The following might seem as an absurd feature to consider at the moment as it doesn't seem like the filetype:
operator has had a lot of content indexed for it yet (or perhaps it's trusting only the URL, rather than the "Content-Disposition" header or similar metadata). So, until the search quality for filetypes is improved this feature request is likely not worth immediate consideration.
Essentially, the addition of a filesize:
operator that allows filtering the document length by either a lower or upper bound would enable one to better distinguish a false or sample of a document from a document that actually contains the desired content. Same thing could apply to image sizes, text/html
documents, etc. Perhaps a better name would be content-length:
since that way it directly correlates to the value returned from the HTTP response headers at the time of indexing.
This suggestion is really just an additional search operator that would likely only augment the filetype:
operator and is in essence a "google-dorking" feature (ref: https://www.exploit-db.com/google-hacking-database) that allows better control of the search results whenever kagi is at the point that its indexer starts crawling "interesting" things. Therefore, I'm not sure how many others would actually use it until they know it's actually available.
As mentioned, it is likely not too useful until Kagi indexes more filetypes (such as filetype:pdf
) or MIME types (application/pdf
). But, when/if that does happen the ability to apply comparison operations to the size returned from the "Content-Length" HTTP header would allow one to distinguish documents that contain a lot of content versus documents that contain only a subset of their desired content.
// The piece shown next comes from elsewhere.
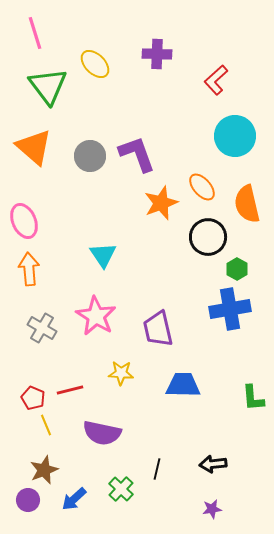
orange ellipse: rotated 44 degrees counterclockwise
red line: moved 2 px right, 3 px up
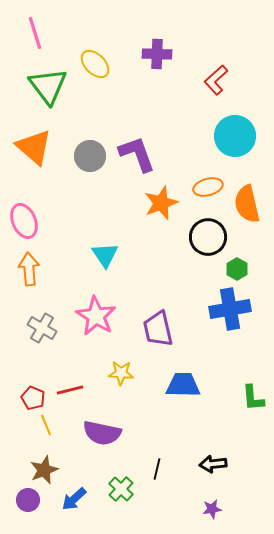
orange ellipse: moved 6 px right; rotated 64 degrees counterclockwise
cyan triangle: moved 2 px right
Specifically for my needs, I tend to have to dig up ancient documentation or random standards/specifications. As a lot of the beginning results (from the other search engines) are 4-page water-marked samples, I tend to have to scroll through the results hoping to find a home directory or .edu site that is hosting the actual document or source code that I'm looking for. Being able to specify a minimum size would allow me to give up much faster than before.
Actually, it would also be pretty neat for Kagi to show the size (and date) that was indexed in the Kagi "Website ranking adjustment" popup that can be viewed for an indexed result. (I can create this feature as a separate request if it's easier to track that way).